* SUPPLIED INFORMATION:
---

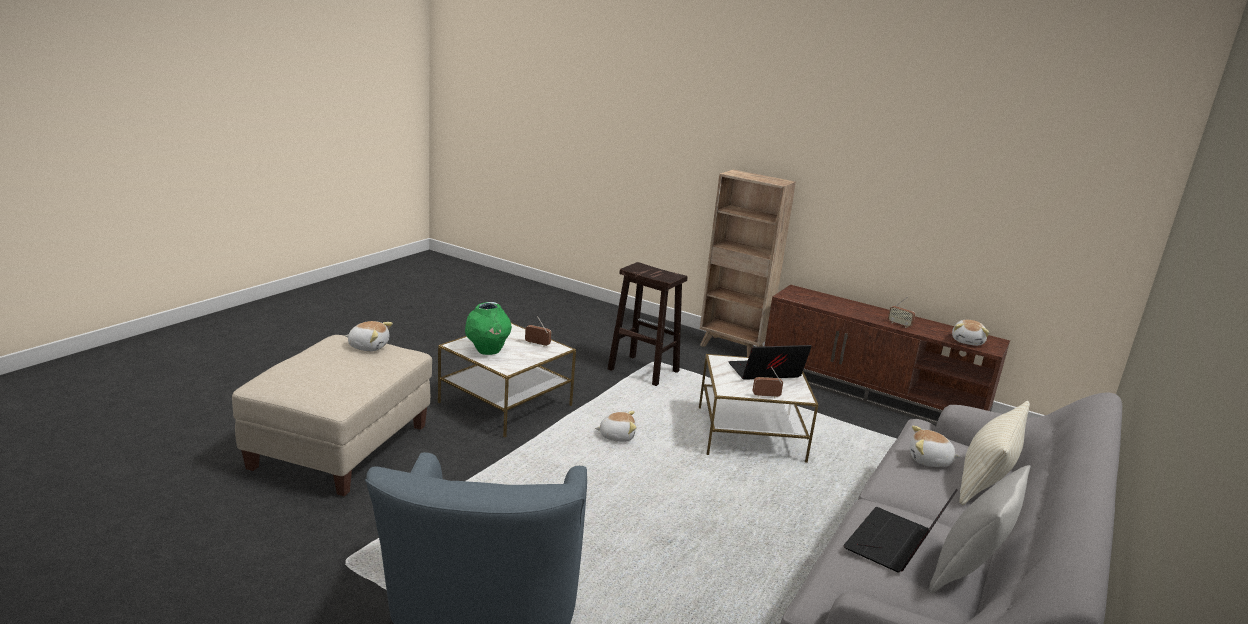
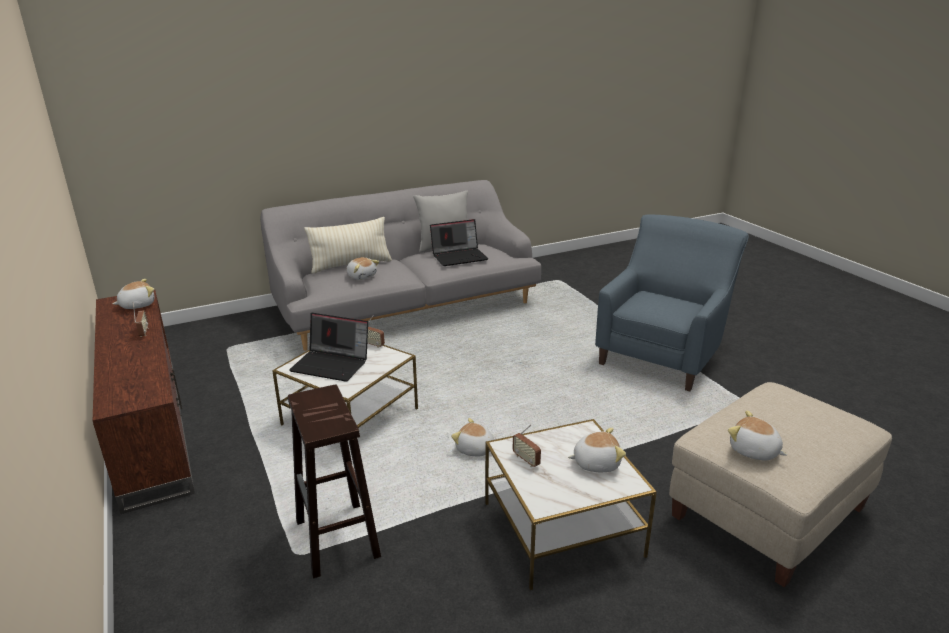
camera: 145 degrees left, 5 degrees up
green vase [465,302,512,355] -> plush toy [568,428,626,472]
brown bookcase [700,170,796,357] -> none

---

Retype the lines from the one containing "green vase [465,302,512,355]" to the last line above. Change nothing and include no others.

green vase [465,302,512,355] -> plush toy [568,428,626,472]
brown bookcase [700,170,796,357] -> none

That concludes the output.